Traditionelle Rechtsnormen auf dem Prüfstand
Die Frage der Restitution stellt sich offenbar vor allem bei Objekten mit hohem Symbolwert, die ein Gefühl der Identität und der nationalen Souveränität transportieren, was durch den Begriff des nationalen Kulturerbes zusätzlich verstärkt wird. Allerdings scheinen die Zeiten vorüber zu sein, in denen sich – auf das Konzept einer internationalen oder globalen Gemeinschaft gestützte – internationale Gesellschaftsverträge ausschließlich auf die Souveränität von Nationalstaaten beriefen. Die Zivilgesellschaft stellt die Legitimation von Staaten als ihre Vertreter in Frage und entwirft einen alternativen Rechtsweg für den Umgang mit Kulturgütern in lokalen Gemeinschaften. Mit der Anerkennung des Rechts auf kulturelle Differenz wird den Forderungen nach einer Restitution von Kulturgütern durch Teilstaaten oder transnationale Gemeinschaften Glaubwürdigkeit verliehen.Legalität plus Legitimität
Emmanuel Macrons Rede im November 2017 war im Vergleich zu seinen bisherigen offiziellen Verlautbarungen mehr als nur eine Zäsur. Er hob die Frage der Restitution der während der Kolonialzeit verbrachten Kulturgüter auf eine neue Ebene. Bei der Klärung von Ansprüchen geht es nun nicht mehr um das Argument der Legalität – ein Argument, das sich auf einen doppelten Anspruch aufgrund der Besitznahme und des öffentlichen Eigentums dieser Sammlungen stützt. Der französische Staatspräsident erweiterte die Debatte um den Begriff der Legitimität.Die politischen Rahmenbedingungen für ein solches Vorgehen schaffte bereits vor vierzig Jahren der Generaldirektor der UNESCO, Amadou Mahtar M'Bow, mit seiner Veröffentlichung „A Plea for the Return of an Irreplaceable Cultural Heritage to those who Created It“ (Ein Appell zur Rückgabe unersetzlicher Kulturgüter an ihre Urheber) aus dem Jahre 1978. Vier Jahre zuvor, im Jahre 1974, verabschiedete die UNESCO‑Generalkonferenz eine Resolution, in der sie auf den Verlust von Kulturgütern während der Kolonialzeit und der ausländischen Besatzung verwies und die massive Verbringung von Kunstwerken von einem Land in ein anderes in Zeiten kolonialer oder ausländischer Besatzung bedauerte.
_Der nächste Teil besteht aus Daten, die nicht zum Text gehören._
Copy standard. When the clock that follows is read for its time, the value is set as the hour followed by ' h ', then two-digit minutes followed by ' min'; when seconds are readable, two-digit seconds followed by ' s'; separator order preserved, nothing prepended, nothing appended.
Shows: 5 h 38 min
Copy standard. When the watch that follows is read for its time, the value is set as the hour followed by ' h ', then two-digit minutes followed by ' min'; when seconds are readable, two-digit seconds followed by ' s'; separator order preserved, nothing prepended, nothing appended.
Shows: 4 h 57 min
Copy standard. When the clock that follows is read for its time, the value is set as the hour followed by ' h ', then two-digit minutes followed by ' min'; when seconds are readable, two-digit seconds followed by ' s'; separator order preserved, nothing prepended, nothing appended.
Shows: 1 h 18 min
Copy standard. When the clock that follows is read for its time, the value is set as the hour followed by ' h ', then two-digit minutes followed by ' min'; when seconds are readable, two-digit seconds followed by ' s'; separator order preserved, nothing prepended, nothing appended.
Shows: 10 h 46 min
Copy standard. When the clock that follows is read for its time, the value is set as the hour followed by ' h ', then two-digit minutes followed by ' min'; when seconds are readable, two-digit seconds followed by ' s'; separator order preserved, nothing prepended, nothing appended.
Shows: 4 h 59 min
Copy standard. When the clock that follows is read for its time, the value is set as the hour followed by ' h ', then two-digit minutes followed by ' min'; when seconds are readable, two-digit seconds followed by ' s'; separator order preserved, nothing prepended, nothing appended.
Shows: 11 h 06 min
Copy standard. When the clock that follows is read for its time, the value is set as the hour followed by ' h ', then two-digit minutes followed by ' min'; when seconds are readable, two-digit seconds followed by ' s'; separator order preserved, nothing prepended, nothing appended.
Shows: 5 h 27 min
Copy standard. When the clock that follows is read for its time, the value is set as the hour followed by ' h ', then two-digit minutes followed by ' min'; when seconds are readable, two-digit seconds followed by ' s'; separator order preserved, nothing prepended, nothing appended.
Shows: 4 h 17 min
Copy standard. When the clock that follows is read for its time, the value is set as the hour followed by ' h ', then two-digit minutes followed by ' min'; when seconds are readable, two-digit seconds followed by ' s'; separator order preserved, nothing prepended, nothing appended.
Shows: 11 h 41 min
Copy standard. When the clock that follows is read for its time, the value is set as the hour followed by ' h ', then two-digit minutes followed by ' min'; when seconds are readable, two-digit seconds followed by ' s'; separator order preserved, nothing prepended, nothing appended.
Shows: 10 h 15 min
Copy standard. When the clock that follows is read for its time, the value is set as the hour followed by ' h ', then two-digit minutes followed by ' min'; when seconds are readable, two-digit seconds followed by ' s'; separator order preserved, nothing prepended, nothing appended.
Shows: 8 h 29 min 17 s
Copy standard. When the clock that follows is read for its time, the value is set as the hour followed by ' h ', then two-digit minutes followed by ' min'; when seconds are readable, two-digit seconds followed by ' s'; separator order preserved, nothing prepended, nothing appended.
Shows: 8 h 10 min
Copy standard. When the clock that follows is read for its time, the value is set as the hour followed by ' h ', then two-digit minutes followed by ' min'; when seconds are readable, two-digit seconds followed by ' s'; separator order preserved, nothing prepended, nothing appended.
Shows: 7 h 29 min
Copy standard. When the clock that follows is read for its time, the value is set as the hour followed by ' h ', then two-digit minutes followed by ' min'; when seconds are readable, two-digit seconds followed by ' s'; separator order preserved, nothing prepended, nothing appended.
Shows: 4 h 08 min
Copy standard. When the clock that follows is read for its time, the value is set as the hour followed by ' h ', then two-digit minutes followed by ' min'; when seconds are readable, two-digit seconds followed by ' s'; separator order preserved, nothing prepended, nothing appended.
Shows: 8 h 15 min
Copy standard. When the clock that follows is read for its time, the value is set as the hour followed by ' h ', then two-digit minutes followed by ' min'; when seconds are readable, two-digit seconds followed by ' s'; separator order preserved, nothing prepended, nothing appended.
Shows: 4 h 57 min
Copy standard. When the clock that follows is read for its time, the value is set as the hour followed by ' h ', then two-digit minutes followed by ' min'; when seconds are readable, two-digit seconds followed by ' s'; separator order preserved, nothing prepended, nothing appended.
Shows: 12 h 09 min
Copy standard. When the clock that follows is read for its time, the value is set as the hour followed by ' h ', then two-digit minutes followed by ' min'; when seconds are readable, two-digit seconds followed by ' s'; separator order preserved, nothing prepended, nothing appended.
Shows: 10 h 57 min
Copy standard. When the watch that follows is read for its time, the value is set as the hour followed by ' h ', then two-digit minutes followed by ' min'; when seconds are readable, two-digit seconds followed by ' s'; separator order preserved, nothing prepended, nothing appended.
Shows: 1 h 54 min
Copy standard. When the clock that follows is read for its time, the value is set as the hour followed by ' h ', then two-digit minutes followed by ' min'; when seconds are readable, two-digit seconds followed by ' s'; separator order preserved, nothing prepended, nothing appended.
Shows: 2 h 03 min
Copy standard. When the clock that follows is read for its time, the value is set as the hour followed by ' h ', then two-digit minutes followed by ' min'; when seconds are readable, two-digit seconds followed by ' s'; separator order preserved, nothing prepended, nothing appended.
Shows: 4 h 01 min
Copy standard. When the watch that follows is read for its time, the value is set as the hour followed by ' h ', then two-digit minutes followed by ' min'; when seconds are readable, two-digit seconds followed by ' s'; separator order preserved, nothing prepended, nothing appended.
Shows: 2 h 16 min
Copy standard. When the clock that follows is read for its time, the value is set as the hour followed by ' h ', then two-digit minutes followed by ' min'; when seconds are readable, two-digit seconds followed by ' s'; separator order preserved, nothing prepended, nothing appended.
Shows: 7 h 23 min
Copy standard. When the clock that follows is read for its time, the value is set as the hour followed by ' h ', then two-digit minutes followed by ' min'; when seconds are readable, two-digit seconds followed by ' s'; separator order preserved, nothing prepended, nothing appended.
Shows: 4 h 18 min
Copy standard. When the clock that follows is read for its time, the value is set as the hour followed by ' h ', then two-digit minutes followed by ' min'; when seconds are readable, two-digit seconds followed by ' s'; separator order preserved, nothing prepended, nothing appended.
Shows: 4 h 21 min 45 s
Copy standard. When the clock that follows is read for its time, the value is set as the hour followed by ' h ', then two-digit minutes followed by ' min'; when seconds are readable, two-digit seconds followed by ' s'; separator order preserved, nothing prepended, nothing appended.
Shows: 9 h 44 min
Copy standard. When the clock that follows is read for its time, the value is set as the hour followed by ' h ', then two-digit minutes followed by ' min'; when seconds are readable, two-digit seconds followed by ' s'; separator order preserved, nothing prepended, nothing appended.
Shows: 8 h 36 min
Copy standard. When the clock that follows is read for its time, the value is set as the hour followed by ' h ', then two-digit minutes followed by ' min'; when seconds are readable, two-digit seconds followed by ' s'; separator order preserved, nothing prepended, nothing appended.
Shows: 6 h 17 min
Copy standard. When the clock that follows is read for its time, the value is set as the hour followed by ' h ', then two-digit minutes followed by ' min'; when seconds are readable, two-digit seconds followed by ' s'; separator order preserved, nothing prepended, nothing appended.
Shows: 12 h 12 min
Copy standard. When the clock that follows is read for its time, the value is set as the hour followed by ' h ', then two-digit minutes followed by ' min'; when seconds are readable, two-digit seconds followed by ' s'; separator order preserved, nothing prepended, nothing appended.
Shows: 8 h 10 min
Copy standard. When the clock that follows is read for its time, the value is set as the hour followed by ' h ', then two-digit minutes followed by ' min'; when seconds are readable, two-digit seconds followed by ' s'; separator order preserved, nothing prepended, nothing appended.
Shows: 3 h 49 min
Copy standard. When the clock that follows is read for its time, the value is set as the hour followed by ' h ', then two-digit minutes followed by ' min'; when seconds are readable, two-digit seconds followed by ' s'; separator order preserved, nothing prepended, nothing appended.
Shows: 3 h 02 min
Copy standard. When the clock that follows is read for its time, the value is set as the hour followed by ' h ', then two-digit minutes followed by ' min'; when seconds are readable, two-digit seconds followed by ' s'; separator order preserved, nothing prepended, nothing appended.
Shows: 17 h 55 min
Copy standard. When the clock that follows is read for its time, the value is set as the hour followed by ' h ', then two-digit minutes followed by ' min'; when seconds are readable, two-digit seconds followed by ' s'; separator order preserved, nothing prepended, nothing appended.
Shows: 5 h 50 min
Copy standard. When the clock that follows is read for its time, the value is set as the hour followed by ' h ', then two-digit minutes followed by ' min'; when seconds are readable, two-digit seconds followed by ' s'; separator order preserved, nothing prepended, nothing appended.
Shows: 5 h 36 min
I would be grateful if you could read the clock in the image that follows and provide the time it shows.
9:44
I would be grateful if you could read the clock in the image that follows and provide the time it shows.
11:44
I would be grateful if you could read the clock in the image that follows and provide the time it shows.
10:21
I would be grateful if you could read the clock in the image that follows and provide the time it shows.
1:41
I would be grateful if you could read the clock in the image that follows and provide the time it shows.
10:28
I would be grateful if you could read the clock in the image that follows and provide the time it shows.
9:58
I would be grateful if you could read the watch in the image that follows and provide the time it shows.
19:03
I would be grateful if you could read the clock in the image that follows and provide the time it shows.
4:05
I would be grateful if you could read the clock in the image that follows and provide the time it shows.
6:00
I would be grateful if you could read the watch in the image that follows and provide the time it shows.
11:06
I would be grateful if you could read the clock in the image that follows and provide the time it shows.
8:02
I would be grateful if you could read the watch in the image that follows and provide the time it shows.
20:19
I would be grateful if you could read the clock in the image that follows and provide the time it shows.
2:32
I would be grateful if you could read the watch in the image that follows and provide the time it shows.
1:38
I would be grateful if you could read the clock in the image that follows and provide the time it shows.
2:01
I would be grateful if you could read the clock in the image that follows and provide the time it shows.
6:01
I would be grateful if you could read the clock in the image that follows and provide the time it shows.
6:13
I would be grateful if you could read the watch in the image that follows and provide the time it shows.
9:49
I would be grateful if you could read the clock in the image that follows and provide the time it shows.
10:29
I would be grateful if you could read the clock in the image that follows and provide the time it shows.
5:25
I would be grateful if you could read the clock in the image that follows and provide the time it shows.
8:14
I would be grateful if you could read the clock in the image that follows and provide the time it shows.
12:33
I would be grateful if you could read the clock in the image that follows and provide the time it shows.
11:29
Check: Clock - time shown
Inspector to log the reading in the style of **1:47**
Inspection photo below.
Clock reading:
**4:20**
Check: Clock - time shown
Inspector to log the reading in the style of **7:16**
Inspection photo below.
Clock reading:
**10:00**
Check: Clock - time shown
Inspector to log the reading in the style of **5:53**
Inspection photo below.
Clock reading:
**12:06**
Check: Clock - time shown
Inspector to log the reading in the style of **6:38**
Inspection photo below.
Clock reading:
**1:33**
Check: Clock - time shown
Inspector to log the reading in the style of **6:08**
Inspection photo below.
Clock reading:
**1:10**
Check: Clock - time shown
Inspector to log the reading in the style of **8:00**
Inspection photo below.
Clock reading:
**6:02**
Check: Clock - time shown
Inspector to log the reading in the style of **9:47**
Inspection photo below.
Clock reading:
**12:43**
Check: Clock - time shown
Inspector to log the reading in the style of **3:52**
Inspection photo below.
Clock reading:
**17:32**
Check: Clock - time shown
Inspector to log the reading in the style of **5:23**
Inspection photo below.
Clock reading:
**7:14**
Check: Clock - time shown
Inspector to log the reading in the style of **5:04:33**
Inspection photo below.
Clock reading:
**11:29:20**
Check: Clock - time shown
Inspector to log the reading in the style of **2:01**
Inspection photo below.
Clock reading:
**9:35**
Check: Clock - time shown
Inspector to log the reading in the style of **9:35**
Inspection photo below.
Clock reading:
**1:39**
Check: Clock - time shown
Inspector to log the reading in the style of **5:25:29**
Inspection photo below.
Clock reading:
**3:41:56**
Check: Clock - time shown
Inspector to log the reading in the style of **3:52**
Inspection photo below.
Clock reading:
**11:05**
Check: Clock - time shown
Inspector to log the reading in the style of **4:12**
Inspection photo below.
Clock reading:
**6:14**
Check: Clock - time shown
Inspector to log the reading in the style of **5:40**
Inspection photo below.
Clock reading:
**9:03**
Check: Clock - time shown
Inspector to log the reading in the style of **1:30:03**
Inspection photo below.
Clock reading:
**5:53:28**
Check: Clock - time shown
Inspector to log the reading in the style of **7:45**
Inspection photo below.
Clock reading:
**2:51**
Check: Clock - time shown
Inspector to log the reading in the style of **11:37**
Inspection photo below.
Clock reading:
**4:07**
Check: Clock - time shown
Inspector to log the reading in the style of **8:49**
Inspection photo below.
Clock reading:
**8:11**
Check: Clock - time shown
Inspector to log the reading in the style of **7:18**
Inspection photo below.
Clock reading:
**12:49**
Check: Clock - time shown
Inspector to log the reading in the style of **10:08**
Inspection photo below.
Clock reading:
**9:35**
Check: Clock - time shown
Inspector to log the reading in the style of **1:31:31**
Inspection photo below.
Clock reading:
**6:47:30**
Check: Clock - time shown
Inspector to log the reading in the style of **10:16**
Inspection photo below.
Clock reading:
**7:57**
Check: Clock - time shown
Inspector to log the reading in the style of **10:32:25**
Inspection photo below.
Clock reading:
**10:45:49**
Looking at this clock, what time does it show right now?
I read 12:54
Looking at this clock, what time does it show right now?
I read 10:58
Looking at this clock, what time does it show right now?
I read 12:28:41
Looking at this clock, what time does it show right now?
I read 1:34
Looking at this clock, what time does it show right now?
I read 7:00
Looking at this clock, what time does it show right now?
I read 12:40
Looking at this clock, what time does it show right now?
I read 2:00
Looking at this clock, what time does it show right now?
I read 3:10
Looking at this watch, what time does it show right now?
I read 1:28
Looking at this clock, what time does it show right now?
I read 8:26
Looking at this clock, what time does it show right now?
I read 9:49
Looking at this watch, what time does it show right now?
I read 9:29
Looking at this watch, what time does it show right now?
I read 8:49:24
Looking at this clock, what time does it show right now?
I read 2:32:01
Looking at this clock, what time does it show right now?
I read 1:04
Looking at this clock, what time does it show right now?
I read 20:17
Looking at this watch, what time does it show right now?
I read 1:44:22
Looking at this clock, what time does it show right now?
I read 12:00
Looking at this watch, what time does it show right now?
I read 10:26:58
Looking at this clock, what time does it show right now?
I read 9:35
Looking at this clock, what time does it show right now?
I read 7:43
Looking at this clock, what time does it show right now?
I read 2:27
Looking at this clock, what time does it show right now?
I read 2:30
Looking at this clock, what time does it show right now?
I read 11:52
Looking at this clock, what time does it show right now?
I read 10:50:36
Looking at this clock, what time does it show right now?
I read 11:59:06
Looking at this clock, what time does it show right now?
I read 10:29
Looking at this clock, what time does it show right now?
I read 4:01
Emmanuel Macron erinnerte an eine quälende Frage, die mit dem klassischen Argument des Westens, die Besitznahme sei auf legalem Wege erfolgt und die Objekte befänden sich im öffentlichen Eigentum, nicht länger überzeugend beantwortet werden kann. Auf diese Weise legte er das Fundament für eine neue Form der Legalität, die auf Gerechtigkeit basiert. Amadou Mahtar M'Bow steckte die Eckpunkte für das Recht auf Restitution ab: „Diese Männer und Frauen, die ihres kulturellen Erbes beraubt wurden, bitten daher zumindest um die Rückgabe derjenigen Kunstschätze, die ihre Kultur besonders eindrücklich repräsentieren, eine ganz besondere Bedeutung für sie haben und deren Fehlen ihnen den größten Schmerz bereitet. Eine solche Forderung ist berechtigt.“ In dieser Angelegenheit gibt der Bericht von Sarr und Savoy den Rahmen vor, um den Anspruch auf Restitution zu definieren und die universelle Frage des Kulturerbes aus einem anderen Blickwinkel zu betrachten.